ALMOND CREAM PUFF RING 
1. Preheat oven to 400 degrees. In medium saucepan over high heat, heat 1 cup water with 1/2 cup butter until butter melts and mixture boils. Turn heat to low; add 1 cup sifted regular all purpose flour and 1/4 teaspoon salt. Stir vigorously over heat until dough leaves sides of pan in a smooth compact ball, about 1 minute.

2. Quickly transfer dough to large bowl; with electric mixer at medium speed (or leave dough in saucepan and use wooden spoon), beat in 4 eggs, one at a time, beating well after each addition; continue beating until dough is smooth and satiny.

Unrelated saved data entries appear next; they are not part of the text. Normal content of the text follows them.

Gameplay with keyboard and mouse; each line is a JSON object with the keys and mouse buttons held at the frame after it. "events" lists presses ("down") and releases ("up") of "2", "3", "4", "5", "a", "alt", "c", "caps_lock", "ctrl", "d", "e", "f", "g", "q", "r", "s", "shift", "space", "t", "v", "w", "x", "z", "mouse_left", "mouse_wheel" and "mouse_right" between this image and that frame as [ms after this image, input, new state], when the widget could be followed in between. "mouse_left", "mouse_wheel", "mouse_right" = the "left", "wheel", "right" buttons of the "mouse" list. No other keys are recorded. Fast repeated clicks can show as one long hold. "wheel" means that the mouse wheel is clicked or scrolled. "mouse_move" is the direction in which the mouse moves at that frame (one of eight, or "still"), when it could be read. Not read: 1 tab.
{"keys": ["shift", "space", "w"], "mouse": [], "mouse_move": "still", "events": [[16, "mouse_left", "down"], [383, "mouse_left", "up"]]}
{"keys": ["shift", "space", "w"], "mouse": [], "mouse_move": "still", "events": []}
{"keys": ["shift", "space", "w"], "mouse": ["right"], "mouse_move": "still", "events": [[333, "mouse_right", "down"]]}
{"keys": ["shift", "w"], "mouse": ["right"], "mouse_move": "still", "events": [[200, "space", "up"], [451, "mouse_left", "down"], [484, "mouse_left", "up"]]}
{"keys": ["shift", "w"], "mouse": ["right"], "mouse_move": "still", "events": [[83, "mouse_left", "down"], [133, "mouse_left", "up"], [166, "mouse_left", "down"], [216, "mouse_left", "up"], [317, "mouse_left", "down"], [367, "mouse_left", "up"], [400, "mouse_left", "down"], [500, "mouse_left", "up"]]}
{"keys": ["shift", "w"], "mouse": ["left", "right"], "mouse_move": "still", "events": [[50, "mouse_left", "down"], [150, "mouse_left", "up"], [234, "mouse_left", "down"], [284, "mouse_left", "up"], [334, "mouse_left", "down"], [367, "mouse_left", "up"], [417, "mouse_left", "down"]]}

3. On greased, lightly floured cookie sheet, using a 7 inch plate as guide, trace a circle. Drop heaping measuring tablespoons of dough just inside the circle to form a ring. Bake 40 minutes, or until golden and firm. Turn off heat and allow to puff ring to rest in oven 15 minutes; then place on rack to cook, away from drafts.

4. With sharp knife, cut ring in half horizontally; with spoon, remove soft interior, discard, leaving a hollow ring shell.

FILLING:

5. In medium bowl, make up one 3 1/4 ounce package instant vanilla pudding mix as label directs but use only 1 1/4 cups milk. Gradually fold in 1 cup heavy or whipping cream, whipped, and 1 teaspoon almond extract.

CHOCOLATE GLAZE:

6. In double boiler, over hot, not boiling, water melt 1/2 cup semi-sweet chocolate pieces with 1 tablespoon butter, 1 1/2 teaspoon milk, and 1 1/2 teaspoon white corn syrup until smooth, stirring occasionally. Spread on top of ring. Refrigerate.